This is an issue that most allergists run into on a fairly frequent basis- a parent walks into the office with bloodwork ordered by another physician. Tests returned as "positive" for multiple foods, so for the past 3 months, parents have restricted all these foods (generally there's always something that's a pain in the butt to eliminate, like soy or wheat). Now we have a child who is still as symptomatic as ever, and cranky to boot.
When I tell the parents that their child in all likelihood is not allergic to all of the eliminated foods, the reactions are a mixture of relief and annoyance: "That's great news, but why did we just spend 3 months of our lives wasting a good portion of our paychecks in the gluten/wheat-free aisle at Whole Foods?"
The answer: Because the blood test was ordered without a full understanding of how to interpret the results. The presence of IgE to a specific food does not always translate into clinical allergy.
It is possible to become sensitized to a food, but tolerate it without issue. In these cases, it can actually be counter-productive to eliminate this food, because continuing to eat it in small amounts may be maintaining a state of immune tolerance.
There are multiple nuances in the diagnosis and management of food allergy that simply cannot be delineated by a blood test.
So, why are these blood tests ordered so frequently? The reasons are numerous:
- Physicians want to help their patients by finding the source of a problem. We're detectives by nature. Because the vast majority of primary care physicians do not have the capability to offer skin testing (more accurate than blood testing) in their offices, blood testing seemingly offers a simple way to provide the same service to their patients.
- There is a misperception among both physicians and the lay public that allergy skin testing is a painful, traumatic process. Physicians and parents feel that they are sparing the child an invasive procedure by choosing a blood test instead.
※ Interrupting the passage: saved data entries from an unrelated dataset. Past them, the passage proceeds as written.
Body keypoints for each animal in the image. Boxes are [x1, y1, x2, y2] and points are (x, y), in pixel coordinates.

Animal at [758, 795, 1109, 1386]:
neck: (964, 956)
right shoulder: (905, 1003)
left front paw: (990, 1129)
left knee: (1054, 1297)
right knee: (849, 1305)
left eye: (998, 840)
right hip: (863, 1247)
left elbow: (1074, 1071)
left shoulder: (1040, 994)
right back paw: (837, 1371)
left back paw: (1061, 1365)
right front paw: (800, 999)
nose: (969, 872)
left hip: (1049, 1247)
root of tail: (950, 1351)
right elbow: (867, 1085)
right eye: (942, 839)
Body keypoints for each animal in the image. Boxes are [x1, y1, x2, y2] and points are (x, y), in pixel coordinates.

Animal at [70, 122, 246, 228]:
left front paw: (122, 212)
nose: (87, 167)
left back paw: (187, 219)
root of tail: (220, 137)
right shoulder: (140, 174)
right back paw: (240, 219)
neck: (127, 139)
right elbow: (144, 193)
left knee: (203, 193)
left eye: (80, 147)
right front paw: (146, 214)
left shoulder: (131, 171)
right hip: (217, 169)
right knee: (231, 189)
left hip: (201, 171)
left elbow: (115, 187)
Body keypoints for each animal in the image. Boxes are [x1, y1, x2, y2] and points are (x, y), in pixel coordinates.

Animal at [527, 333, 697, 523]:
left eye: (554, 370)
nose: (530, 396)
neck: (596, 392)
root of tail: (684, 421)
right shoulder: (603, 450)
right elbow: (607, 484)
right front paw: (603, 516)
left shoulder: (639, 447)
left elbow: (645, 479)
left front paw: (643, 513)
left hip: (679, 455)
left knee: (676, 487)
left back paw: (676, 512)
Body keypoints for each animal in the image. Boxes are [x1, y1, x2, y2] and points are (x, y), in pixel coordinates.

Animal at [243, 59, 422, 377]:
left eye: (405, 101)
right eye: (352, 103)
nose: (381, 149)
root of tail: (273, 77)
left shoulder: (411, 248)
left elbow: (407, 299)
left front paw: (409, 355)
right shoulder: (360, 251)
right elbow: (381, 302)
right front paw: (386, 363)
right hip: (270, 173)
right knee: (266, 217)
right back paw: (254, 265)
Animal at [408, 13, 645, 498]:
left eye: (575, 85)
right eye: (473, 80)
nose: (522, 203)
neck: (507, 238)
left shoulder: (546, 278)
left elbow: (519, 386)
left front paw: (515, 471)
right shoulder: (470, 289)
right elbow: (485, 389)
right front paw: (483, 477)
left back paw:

This is inaccurate- allergy skin testing is needleless and bloodless. In the case of a pediatric panel, the testing takes only seconds to apply, and 20 minutes to get results. In contrast, a blood draw requires temporarily restraining the young child while the phlebotomist uses a needle to access a vein (more painful than the superficial scratch from the plastic skin testing device), and then waiting for 1-2 weeks until the test results are delivered to the ordering physician.
- There is the inaccurate assumption that blood testing is more economical that skin testing. This is certainly wrong. The average cost for an individual Phadia Immunocap blood test is $100. In contrast, the average allergy skin test is $10 per item. Some argue that the cost of the blood-based food panels are less than ordering the same tests individually- however, there is generally not value in ordering a panel test which includes foods that the child obviously tolerates- it is a complete waste of resources. In my office, I do not skin test a child to a food that they tolerate without issue. Even when you factor in the cost of the allergist's office visit, skin testing offers a better value, with less wastage of health care resources.
The scenarios in which I use blood allergy testing:
- A child has such extensive eczema that there is not sufficient clear skin on which to apply the test.
- The history of reaction was so immediate and severe (example- life-threatening anaphylaxis from minimal peanut exposure) that it is not prudent to risk the small risk of a systemic reaction from the skin test if the allergy can be confirmed by blood test instead.
- For whatever reason, a child is not able to discontinue antihistamines prior to skin testing.